La passion du désir d’enfant rend vulnérable l’adoptant, comme les changements de cap ou les ruptures en cours de route rendent vulnérables l’adoptif mineur. Ce dernier ne s’en apaisera jamais, mais apprendra devenu adulte à "vivre avec".

Si l’obtention d’un agrément est fastidieuse, celui-ci est quasiment systématiquement attribué dans nos territoires. Et la réalité du potentiel flux migratoire d’enfants vers les foyers apparentés devient irréelle, inimaginable, inconcevable. Comment en effet ne pas s’en indigner ?

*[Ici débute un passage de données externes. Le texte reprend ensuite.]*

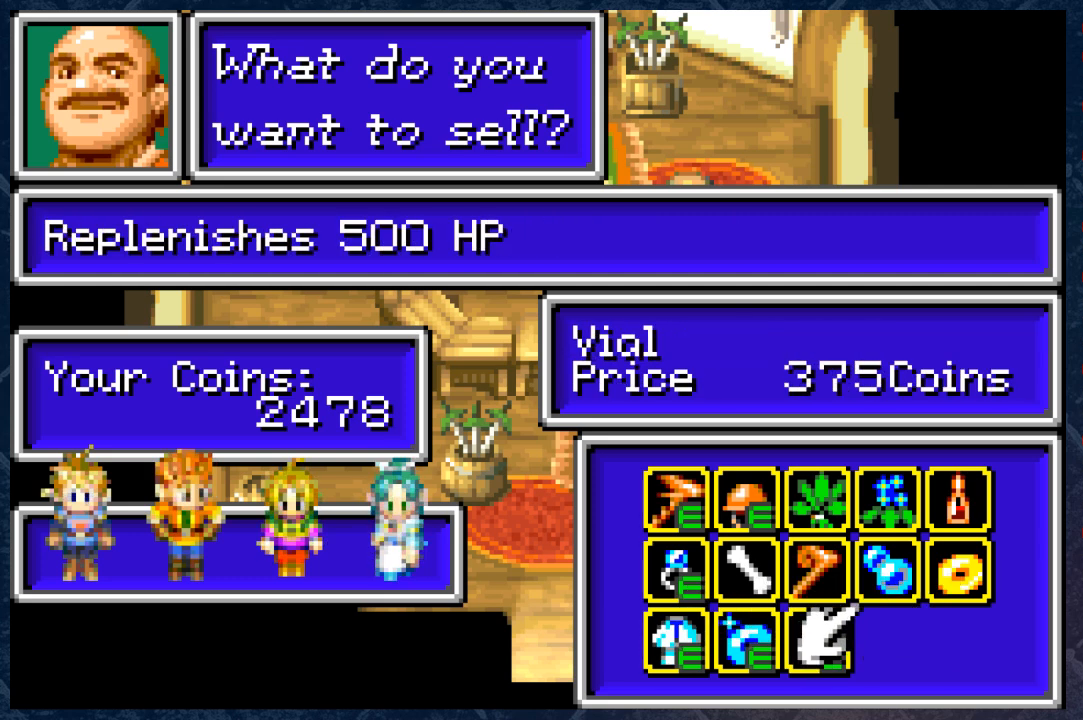
{"buttons": [], "left_stick": "center", "right_stick": "center", "events": [[17, "DPAD_LEFT", "down"], [83, "DPAD_LEFT", "up"], [217, "DPAD_LEFT", "down"], [333, "DPAD_LEFT", "up"]]}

Peut-on préparer au renoncement d’un enfant imaginé, attendu et désiré, alors que le sésame de l’agrément avait sanctionné un cheminement de vie et la composition d’un projet de famille ? Est-il possible dès lors de réfléchir à une information (et à un dispositif) qui ne ment pas, qui encadre la "vraie" démarche d’adoption, et qui ne fait pas le jeu de la concurrence ?

LE PRINCIPE DE SUBSIDIARITÉ

Or il est vital de discourir sur l’adoption en préservant l’intégrité de la souveraineté du pays source. Les Etats, ou en tout cas certains Etats, par exemple la Colombie, font justement leur travail de préservation des familles, pas du tout car "conscience nationale oblige", Monsieur Poivre d’Arvor, mais en conformité avec ce que défend également la France, à savoir : le principe de subsidiarité.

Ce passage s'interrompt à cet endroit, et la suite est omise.